Stay in fellowship. A lot of the fruit grows in relationships, because love, patience, kindness, faithfulness, and gentleness are learned with real people. Isolation is not a shortcut to holiness. It is often a hiding place for the flesh.

And let us consider one another in order to stir up love and good works, not forsaking the assembling of ourselves together, as is the manner of some, but exhorting one another, and so much the more as you see the Day approaching. (Hebrews 10:24-25)

Take self-control seriously in practical ways. Self-control is not only saying no in the moment. It is also setting wise boundaries so you are not feeding the flesh all week and then acting surprised when you fall later. That is not deep theology. That is just telling the truth about what you are doing.

One more word on assurance, because Galatians 5 does force honest examination. Fruit does not appear overnight. A newborn baby is alive before it is strong. In the same way, a new believer may be weak, but there should be real life: conviction over sin, desire for Christ, and a new direction.

At the same time, the passage will not let a person claim Christ while choosing a settled lifestyle of the flesh. Paul says those who belong to Christ have crucified the flesh with its passions and desires. That is not sinless perfection. It is a decisive break in loyalty. A believer may stumble, but he cannot be at peace with sin as a way of life.

And those who are Christ's have crucified the flesh with its passions and desires. (Galatians 5:24)

My Final Thoughts

Galatians 5:22-23 is not a checklist for self-congratulation or self-hatred.
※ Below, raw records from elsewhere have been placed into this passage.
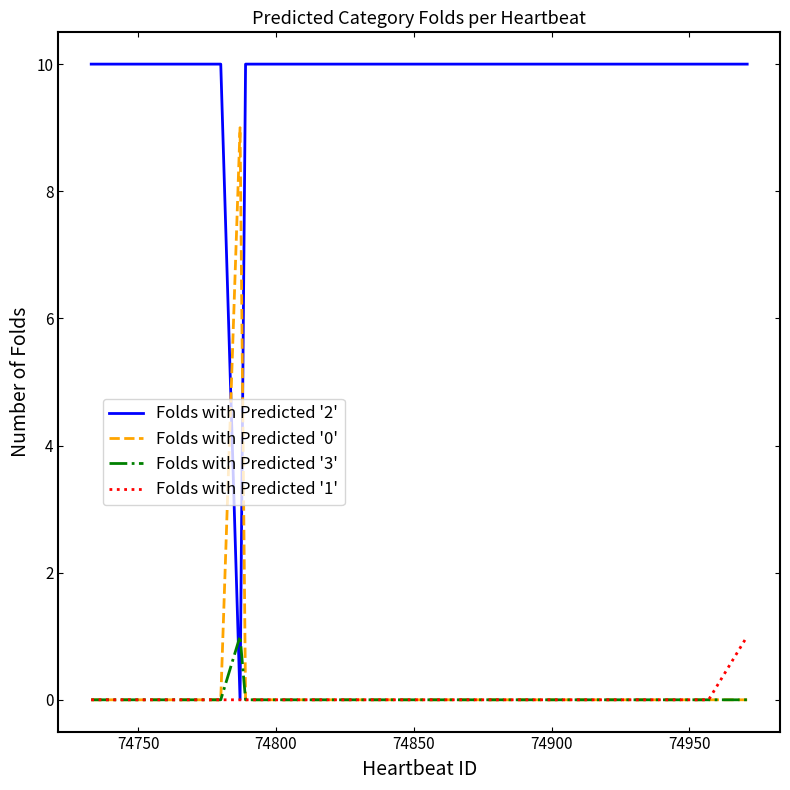

What are all the series names shown in the legend?

Folds with Predicted '2', Folds with Predicted '0', Folds with Predicted '3', Folds with Predicted '1'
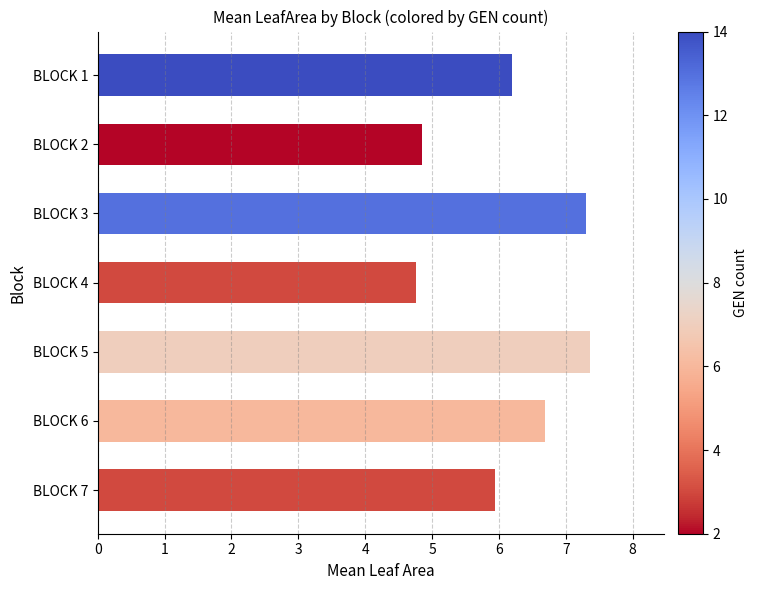

Count the number of categories in the chart.

7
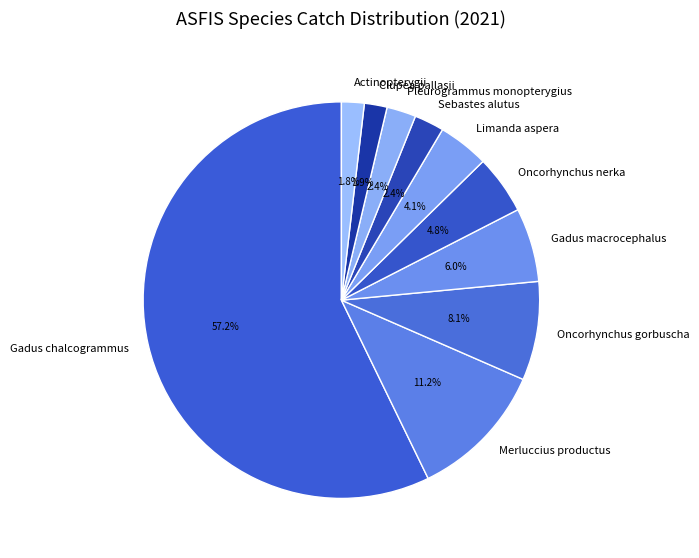

What percentage is the Pleurogrammus monopterygius slice, to the nearest percent?

2%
It is a description of what the Holy Spirit produces in everyone who belongs to Jesus. When you see growth, thank God for it. When you see what is lacking, do not excuse it or hide it. Bring it to the Lord in confession and faith, and keep walking.

If you want a plain path forward, keep it simple: stay close to Christ, stay in the Word, pray honestly, obey quickly, and keep in step with the Spirit. Over time the life within will show itself without, and you will find that against such things there is no law.